Employers have a duty to assess risks to lone workers and take steps to avoid or control risks where necessary.
This must include:
- involving workers when considering potential risks and measures to control them;
- taking steps to ensure risks are removed where possible, or putting in place control measures, e.g. carefully selecting work equipment to ensure the worker is able to perform the required tasks in safety;
- instruction, training and supervision; and
- reviewing risk assessments periodically or when there has been a significant change in working practice.
This may include:
- being aware that some tasks may be too difficult or dangerous to be carried out by an unaccompanied worker;
- where a lone worker is working at another employer’s workplace, informing that other employer of the risks and the required control measures; and
- when a risk assessment shows it is not possible for the work to be conducted safely by a lone worker, addressing that risk by making arrangements to provide help or back-up.
Risk assessment should help employers decide on the right level of supervision. There are some high-risk activities where at least one other person may need to be present.
- working in a confined space, where a supervisor may need to be present, along with someone dedicated to the rescue role;
- working at or near exposed live electricity conductors; and
- working in the health and social care sector dealing with unpredictable client behaviour and situations.
Which particular problems affect lone workers?
Lone workers should not be put at more risk than other employees.
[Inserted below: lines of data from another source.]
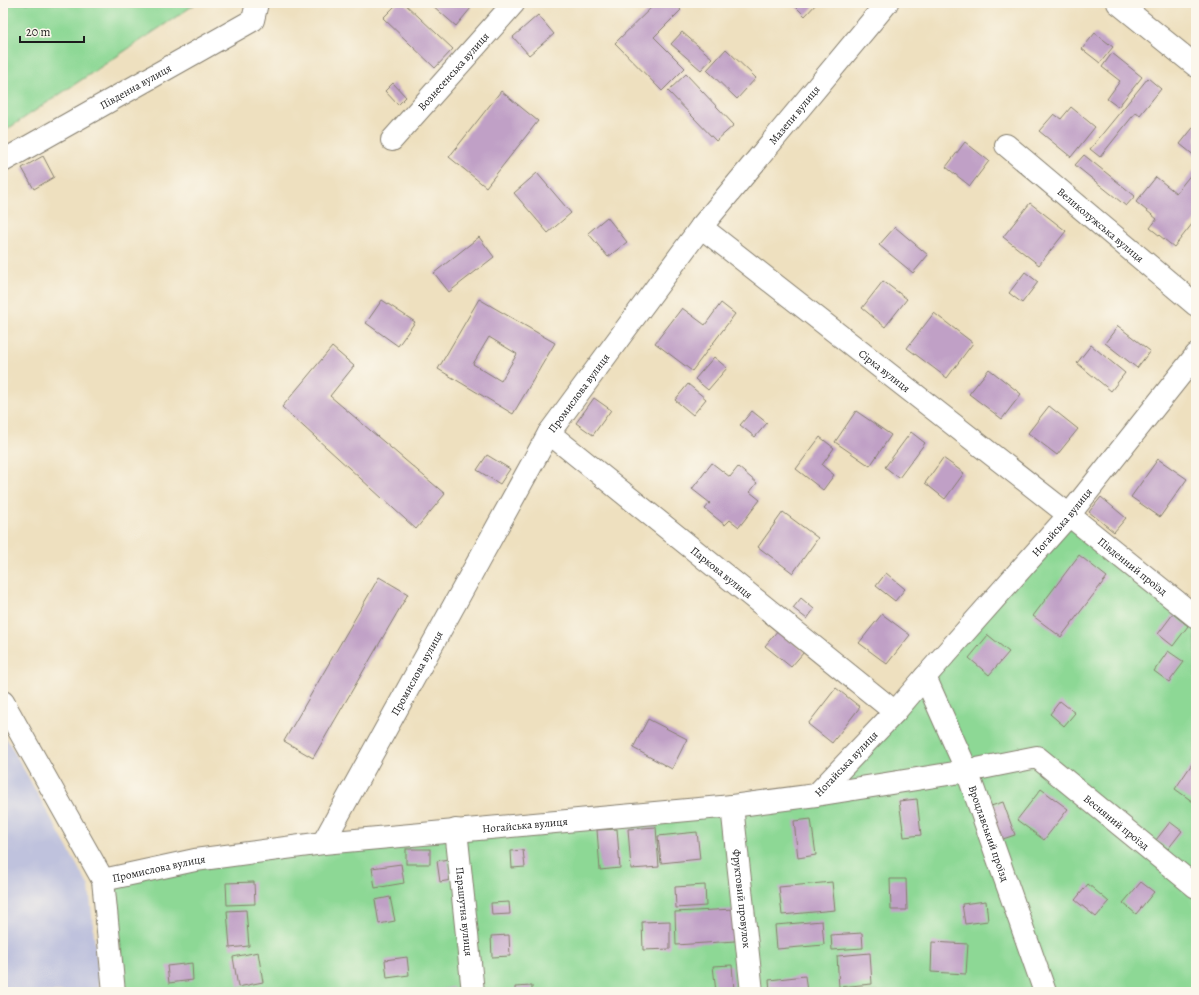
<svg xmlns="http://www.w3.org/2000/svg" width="1199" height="995" font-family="Alegreya,serif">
	<rect width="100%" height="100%" fill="#fbf7ec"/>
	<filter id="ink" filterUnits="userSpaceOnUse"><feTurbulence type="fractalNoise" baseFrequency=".025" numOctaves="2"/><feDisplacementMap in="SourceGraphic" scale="8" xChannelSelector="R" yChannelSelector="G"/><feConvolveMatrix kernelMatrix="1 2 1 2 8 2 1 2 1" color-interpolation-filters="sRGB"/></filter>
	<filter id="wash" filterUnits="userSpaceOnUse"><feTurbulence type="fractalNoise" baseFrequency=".012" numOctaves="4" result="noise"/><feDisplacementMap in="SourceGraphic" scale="16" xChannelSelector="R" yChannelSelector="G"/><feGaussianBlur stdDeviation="0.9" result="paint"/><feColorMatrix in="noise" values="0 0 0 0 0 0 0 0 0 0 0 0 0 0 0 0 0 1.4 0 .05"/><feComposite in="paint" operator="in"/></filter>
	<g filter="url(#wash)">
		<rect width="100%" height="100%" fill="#eee0bf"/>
		<path fill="#bfc2dd" d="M 3,732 L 89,887 L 100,992 L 3,992 Z"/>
		<g fill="#8dd895" stroke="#547a58">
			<path d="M 3,3 L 197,3 L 3,132 Z"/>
			<path d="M 1069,515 L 1196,617 L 1196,992 L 125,992 L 113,875 L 816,795 Z"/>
		</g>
		<g id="blocks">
			<g fill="#c0a0c6" fill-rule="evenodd">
				<path d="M 398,3 L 404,3 L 453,49 L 435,68 L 383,18 Z"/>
				<path d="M 433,3 L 465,3 L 471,8 L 456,26 L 432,5 Z"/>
				<path d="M 656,3 L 674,3 L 681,10 L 654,37 L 685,68 L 662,91 L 615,43 Z"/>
				<path d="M 794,3 L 817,3 L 805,16 L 793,4 Z"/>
				<path d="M 538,15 L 554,34 L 529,55 L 513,37 Z"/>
				<path d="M 682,32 L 712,58 L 701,70 L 671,44 Z"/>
				<path d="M 1095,33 L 1113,47 L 1100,63 L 1082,49 Z"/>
				<path d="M 726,49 L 756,78 L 737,99 L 707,70 Z"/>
				<path d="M 1112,53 L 1142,77 L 1118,107 L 1107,99 L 1120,81 L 1102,67 Z"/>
				<path d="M 686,74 L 734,125 L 716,141 L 668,91 Z"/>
				<path d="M 1148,78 L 1161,89 L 1140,115 L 1136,112 L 1100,157 L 1090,149 Z"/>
				<path d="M 393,83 L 406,97 L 398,105 L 385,91 Z"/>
				<path d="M 501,91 L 538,121 L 486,187 L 449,157 Z"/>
				<path d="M 1071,107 L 1095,127 L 1071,157 L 1039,131 L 1054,114 L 1061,119 Z"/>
				<path d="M 1196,124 L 1196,157 L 1180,144 Z"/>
				<path d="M 965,142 L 989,161 L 970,186 L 946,167 Z"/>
				<path d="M 1084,155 L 1135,196 L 1126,206 L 1075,165 Z"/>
				<path d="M 43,156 L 54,177 L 34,189 L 22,168 Z"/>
				<path d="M 1196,168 L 1196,219 L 1174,247 L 1150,228 L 1157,219 L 1136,202 L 1156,177 L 1176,193 Z"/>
				<path d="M 537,173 L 571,213 L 548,233 L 514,193 Z"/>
				<path d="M 1030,203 L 1066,231 L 1039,265 L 1003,237 Z"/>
				<path d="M 607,217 L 627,242 L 608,257 L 588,233 Z"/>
				<path d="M 895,227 L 928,255 L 913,273 L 879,245 Z"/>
				<path d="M 479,237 L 494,257 L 449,292 L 434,273 Z"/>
				<path d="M 1025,272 L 1038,282 L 1022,303 L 1009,293 Z"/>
				<path d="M 883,281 L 907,299 L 885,327 L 862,308 Z"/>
				<path d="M 479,299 L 555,343 L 513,414 L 438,369 ZM 489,337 L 517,354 L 501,381 L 473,364 Z"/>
				<path d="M 382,300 L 415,322 L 398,346 L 366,323 Z"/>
				<path d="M 721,303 L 735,314 L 692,371 L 655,343 L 682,308 L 705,325 Z"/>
				<path d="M 934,313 L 973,343 L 947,378 L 907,348 Z"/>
				<path d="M 1118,326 L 1150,351 L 1137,368 L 1105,343 Z"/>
				<path d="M 1091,345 L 1125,373 L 1111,391 L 1077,363 Z"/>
				<path d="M 332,347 L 354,366 L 330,396 L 445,494 L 416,529 L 282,407 Z"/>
				<path d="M 714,357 L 727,368 L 708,390 L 695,379 Z"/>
				<path d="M 989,369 L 1021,394 L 1002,419 L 969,394 Z"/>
				<path d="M 688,384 L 706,399 L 693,415 L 675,400 Z"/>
				<path d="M 594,398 L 611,410 L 593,435 L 576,423 Z"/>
				<path d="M 1049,406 L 1078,429 L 1057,455 L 1028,433 Z"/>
				<path d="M 752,411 L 767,423 L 755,437 L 740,425 Z"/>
				<path d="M 856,411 L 891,435 L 870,466 L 835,442 Z"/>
				<path d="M 911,432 L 925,443 L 899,478 L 885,467 Z"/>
				<path d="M 820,437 L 834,448 L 822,465 L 834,475 L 823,490 L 796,469 Z"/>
				<path d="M 487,455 L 510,469 L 500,484 L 477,470 Z"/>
				<path d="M 943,458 L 964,473 L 945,499 L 925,483 Z"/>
				<path d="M 1158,459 L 1187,479 L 1160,517 L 1131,497 Z"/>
				<path d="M 712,463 L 730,477 L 738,467 L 757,483 L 750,492 L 760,500 L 739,527 L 730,520 L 725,525 L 705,509 L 710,503 L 692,489 Z"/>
				<path d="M 1101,497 L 1126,518 L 1114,532 L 1089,512 Z"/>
				<path d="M 783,512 L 818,538 L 793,573 L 758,547 Z"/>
				<path d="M 1079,555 L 1107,577 L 1061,637 L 1033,616 Z"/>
				<path d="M 886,573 L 905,589 L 895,601 L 876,586 Z"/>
				<path d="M 379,577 L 408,594 L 313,758 L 284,741 Z"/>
				<path d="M 801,598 L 814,609 L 807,619 L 793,608 Z"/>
				<path d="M 882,614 L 910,635 L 887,664 L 859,643 Z"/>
				<path d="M 1173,614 L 1188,626 L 1173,646 L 1158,634 Z"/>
				<path d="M 778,630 L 804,652 L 791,667 L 765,646 Z"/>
				<path d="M 988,635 L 1009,652 L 989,675 L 969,658 Z"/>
				<path d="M 1168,651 L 1184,662 L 1169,682 L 1154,671 Z"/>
				<path d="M 836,688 L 860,707 L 832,743 L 808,724 Z"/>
				<path d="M 1060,701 L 1075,713 L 1064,726 L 1050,714 Z"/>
				<path d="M 648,719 L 687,739 L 672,769 L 633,748 Z"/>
				<path d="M 1194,761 L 1196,762 L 1196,804 L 1175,789 Z"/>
				<path d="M 1041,789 L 1068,809 L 1044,840 L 1017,820 Z"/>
				<path d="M 917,799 L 921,835 L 904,837 L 899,801 Z"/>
				<path d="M 1003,802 L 1015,835 L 1000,840 L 988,807 Z"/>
				<path d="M 811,819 L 816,855 L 798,858 L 794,821 Z"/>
				<path d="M 1170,822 L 1182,831 L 1168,849 L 1156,840 Z"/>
				<path d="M 656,827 L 659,867 L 631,869 L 628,829 Z"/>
				<path d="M 617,829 L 620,868 L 600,870 L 597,830 Z"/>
				<path d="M 697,832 L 700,859 L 661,863 L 658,836 Z"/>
				<rect x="406" y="849" width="24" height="15"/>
				<path d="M 523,850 L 525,867 L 512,868 L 511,851 Z"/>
				<path d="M 448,859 L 451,880 L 440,882 L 437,861 Z"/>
				<path d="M 401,864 L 404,883 L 375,888 L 372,868 Z"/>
				<path d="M 890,879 L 906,879 L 907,910 L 891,910 Z"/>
				<path d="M 254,882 L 255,904 L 227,905 L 226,883 Z"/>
				<path d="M 832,882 L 835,910 L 782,915 L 779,887 Z"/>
				<path d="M 1141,882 L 1154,892 L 1136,914 L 1123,903 Z"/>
				<path d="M 1088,884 L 1109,902 L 1096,917 L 1075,900 Z"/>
				<path d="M 705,885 L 706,906 L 676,908 L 675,887 Z"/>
				<path d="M 390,897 L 395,921 L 379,924 L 375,900 Z"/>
				<path d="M 986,901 L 988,921 L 965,924 L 962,904 Z"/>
				<path d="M 509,902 L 510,914 L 492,915 L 491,903 Z"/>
				<path d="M 734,909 L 735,941 L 676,945 L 675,912 Z"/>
				<path d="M 246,910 L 249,946 L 230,948 L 227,911 Z"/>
				<path d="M 670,921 L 670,949 L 643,950 L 642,922 Z"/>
				<path d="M 822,921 L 824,945 L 777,949 L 775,925 Z"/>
				<path d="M 862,933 L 863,948 L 832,950 L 831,935 Z"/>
				<path d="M 509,935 L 510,956 L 492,957 L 491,936 Z"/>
				<path d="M 932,942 L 968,944 L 966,974 L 931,972 Z"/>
				<path d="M 258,952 L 263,982 L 238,987 L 233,957 Z"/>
				<path d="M 870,953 L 872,984 L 839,987 L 837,956 Z"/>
				<path d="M 407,957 L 409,975 L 387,978 L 385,960 Z"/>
				<path d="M 192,963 L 193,980 L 169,983 L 167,966 Z"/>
				<path d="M 732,965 L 734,990 L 716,992 L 713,966 Z"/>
				<path d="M 805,976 L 807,992 L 770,992 L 769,980 Z"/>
				<path d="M 532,986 L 532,992 L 515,992 L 515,987 Z"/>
				<path d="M 453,987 L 454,992 L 433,992 L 433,991 Z"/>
			</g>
		</g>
	</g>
	<g filter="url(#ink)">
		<use href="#blocks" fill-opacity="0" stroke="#857e6e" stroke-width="1"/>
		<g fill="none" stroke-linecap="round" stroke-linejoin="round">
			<defs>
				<g id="minor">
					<path d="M 1118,3 L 1196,66"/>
					<path id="s1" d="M 392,140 L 514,3"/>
					<path id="s2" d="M 1006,145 L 1196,305"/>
					<path id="s3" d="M 3,161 L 253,20 L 257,3"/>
					<path id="s4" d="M 701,227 L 1069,515 L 1196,617"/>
					<path id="s5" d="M 549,433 L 895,712"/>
					<path id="s6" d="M 925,677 L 967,771 L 1045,992"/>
					<path d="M 3,702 L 103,880 L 114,992"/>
					<path id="s7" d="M 816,795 L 967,771 L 1037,757 L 1196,887"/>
					<path id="s8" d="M 732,806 L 752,992"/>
					<path id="s9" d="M 456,830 L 473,992"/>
					<path id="s10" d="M 323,843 L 549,433 L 701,227 L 887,3"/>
					<path id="s11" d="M 103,880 L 195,860 L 323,843 L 732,806 L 816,795 L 895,712 L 925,677 L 1069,515 L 1196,355"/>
				</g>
			</defs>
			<use href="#minor" stroke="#857e6e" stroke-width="24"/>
			<use href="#minor" stroke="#fff" stroke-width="22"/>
		</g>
	</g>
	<g text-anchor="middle" stroke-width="3.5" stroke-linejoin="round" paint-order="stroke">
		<g font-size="11" fill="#1c1c1c" stroke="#fbf7ec">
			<text dy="4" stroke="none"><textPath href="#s1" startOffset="92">Вознесенська вулиця</textPath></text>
			<text dy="4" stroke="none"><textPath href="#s3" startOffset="152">Південна вулиця</textPath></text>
			<text dy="4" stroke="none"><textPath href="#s10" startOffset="870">Мазепи вулиця</textPath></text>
			<text dy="4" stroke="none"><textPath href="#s2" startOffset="124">Великолужська вулиця</textPath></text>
			<text dy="4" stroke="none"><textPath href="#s4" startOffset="233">Сірка вулиця</textPath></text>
			<text dy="4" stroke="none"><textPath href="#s10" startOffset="518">Промислова вулиця</textPath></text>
			<text dy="4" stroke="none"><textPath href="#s11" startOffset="1086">Ногайська вулиця</textPath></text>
			<text dy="4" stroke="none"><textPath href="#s4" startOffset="549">Південний проїзд</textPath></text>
			<text dy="4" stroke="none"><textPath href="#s5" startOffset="222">Паркова вулиця</textPath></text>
			<text dy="4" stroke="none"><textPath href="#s10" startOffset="194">Промислова вулиця</textPath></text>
			<text dy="4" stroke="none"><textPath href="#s11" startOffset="762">Ногайська вулиця</textPath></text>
			<text dy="4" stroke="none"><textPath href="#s7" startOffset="327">Весняний проїзд</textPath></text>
			<text dy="4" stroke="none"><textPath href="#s11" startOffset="426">Ногайська вулиця</textPath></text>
			<text dy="4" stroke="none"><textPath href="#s6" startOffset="169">Вроцлавський проїзд</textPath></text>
			<text dy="4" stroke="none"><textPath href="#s11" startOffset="57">Промислова вулиця</textPath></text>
			<text dy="4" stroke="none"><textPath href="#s8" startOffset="93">Фруктовий провулок</textPath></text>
			<text dy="4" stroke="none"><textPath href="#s9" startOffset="82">Парашутна вулиця</textPath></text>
		</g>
	</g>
	<rect width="1199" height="995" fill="none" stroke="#fbf7ec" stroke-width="16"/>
	<path d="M20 36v6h64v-6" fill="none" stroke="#1c1c1c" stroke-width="2"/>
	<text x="26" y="36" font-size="12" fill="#1c1c1c" stroke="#fbf7ec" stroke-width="3" paint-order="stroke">20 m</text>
</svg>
Establishing a healthy and safe working environment for lone workers can be different from organising the health and safety of other employees. Some of the issues that need special attention when planning safe working arrangements are set out below, but your risk assessment process should identify the issues relevant to your circumstances.
Why is training particularly important for lone workers?
Training is particularly important where there is limited supervision to control, guide and help in uncertain situations. Training may also be crucial in enabling people to cope in unexpected circumstances and with potential exposure to violence and aggression.
Lone workers are unable to ask more experienced colleagues for help, so extra training may be appropriate. They need to be sufficiently experienced and fully understand the risks and precautions involved in their work and the location that they work in.
Employers should set the limits to what can and cannot be done while working alone. They should ensure workers are competent to deal with the requirements of the job and are able to recognise when to seek advice from elsewhere.
Procedures must be put in place to monitor lone workers as effective means of communication are essential. These may include:
- supervisors periodically visiting and observing people working alone;
- pre-agreed intervals of regular contact between the lone worker and supervisor, using phones, radios or email, bearing in mind the worker’s understanding of English;
- manually operated or automatic warning devices which trigger if specific signals are not received periodically from the lone worker, eg staff security systems;
- implementing robust system to ensure a lone worker has returned to their base or home once their task is completed.
What happens if a person becomes ill, has an accident, or there is an emergency?
Your assessment of the risks should identify foreseeable events. Emergency procedures should be established and employees trained in them.
Information regarding emergency procedures should be given to lone workers. Your risk assessment may indicate that mobile workers should carry first-aid kits and/or that lone workers need first-aid training. They should also have access to adequate first-aid facilities.